Its all money!
I think we could all agree that counting up a barbell can be tedious.
You’re loading your barbell, staring at it, counting on your fingers (and toes), counting again, adding, subtracting, questioning your higher education, looking around for an calculator, calling over a few training partners…
“How much weight is on my bar?”
It doesn’t have to be this way.
If you see 4 quarters you know it’s $1. No need to add 25+25+25+25. You see 4 quarters as a common unit that you recognize immediately and understand its value. Barbell Math is like counting money. Think of your barbell and the weights on each side as a picture or a complete unit.
Step one is knowing what each width of plate weighs. From skinny to thick is 10,15,25,45 pound plates.

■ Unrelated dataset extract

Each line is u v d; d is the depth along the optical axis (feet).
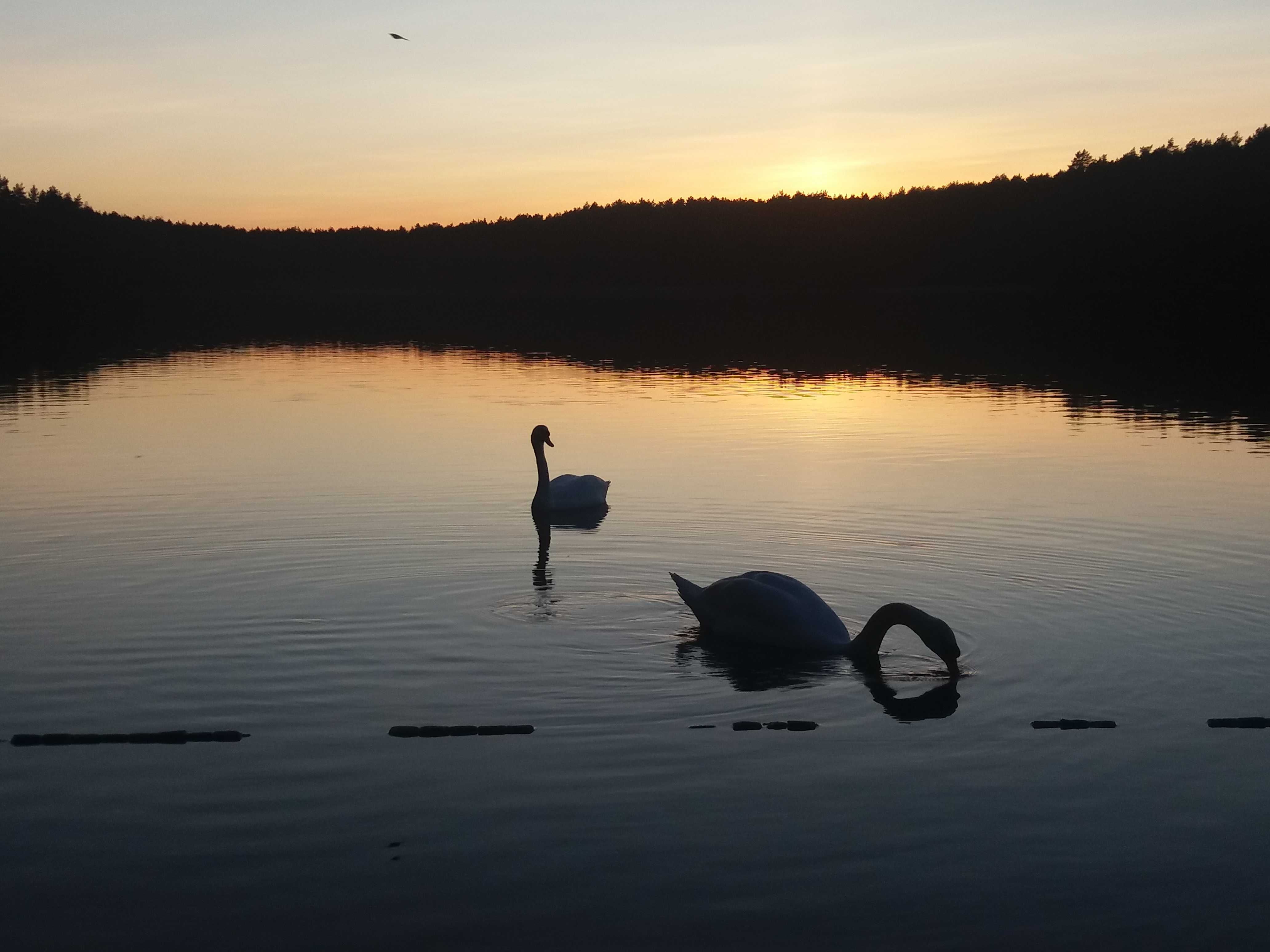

Think of these as coins. The bar itself is a 45# “coin”
The three easiest pictures to identify are,
bar with 25s, equals 95
bar with 45s equals 135
bar with 45s and 25s equals 185
If a person is using a 35# bar then simply see the money and subtract 10.
There are lots of ways to get load a bar but if we start with the largest weight possible and identify the unit then it’s easy to add less common weights.
A bar with 25s is 95. Add 2.5s and its easy to come up with 100, if it’s a ladies bar then it’s 90.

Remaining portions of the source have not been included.